Work request:
Switch "Серия" to "Линия" wherever it occurs in the stretch from the start of the entries through the line containing "Vale mencionar que". Return only those lines, otherwise unchanged.

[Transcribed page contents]
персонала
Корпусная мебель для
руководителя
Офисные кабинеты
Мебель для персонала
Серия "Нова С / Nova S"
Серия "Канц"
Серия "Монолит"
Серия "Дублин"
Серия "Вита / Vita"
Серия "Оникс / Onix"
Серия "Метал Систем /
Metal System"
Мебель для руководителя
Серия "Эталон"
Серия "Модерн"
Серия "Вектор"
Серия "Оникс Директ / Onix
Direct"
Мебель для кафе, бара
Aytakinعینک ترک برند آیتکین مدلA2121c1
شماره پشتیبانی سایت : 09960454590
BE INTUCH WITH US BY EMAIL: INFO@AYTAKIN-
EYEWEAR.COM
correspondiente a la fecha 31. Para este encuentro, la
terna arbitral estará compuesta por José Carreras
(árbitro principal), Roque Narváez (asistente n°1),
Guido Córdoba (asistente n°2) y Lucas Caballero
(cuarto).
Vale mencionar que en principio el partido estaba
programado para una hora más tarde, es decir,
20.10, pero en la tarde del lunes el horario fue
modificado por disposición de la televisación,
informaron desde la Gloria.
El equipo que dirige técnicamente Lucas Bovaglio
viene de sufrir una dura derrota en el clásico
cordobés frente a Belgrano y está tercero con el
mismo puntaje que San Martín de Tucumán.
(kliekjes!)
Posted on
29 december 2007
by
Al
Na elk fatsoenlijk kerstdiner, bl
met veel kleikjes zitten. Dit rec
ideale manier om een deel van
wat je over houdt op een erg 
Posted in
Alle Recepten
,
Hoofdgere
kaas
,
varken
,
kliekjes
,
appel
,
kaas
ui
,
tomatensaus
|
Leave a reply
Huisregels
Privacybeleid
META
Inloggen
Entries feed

Response to the exercise:
персонала
Корпусная мебель для
руководителя
Офисные кабинеты
Мебель для персонала
Линия "Нова С / Nova S"
Линия "Канц"
Линия "Монолит"
Линия "Дублин"
Линия "Вита / Vita"
Линия "Оникс / Onix"
Линия "Метал Систем /
Metal System"
Мебель для руководителя
Линия "Эталон"
Линия "Модерн"
Линия "Вектор"
Линия "Оникс Директ / Onix
Direct"
Мебель для кафе, бара
Aytakinعینک ترک برند آیتکین مدلA2121c1
شماره پشتیبانی سایت : 09960454590
BE INTUCH WITH US BY EMAIL: INFO@AYTAKIN-
EYEWEAR.COM
correspondiente a la fecha 31. Para este encuentro, la
terna arbitral estará compuesta por José Carreras
(árbitro principal), Roque Narváez (asistente n°1),
Guido Córdoba (asistente n°2) y Lucas Caballero
(cuarto).
Vale mencionar que en principio el partido estaba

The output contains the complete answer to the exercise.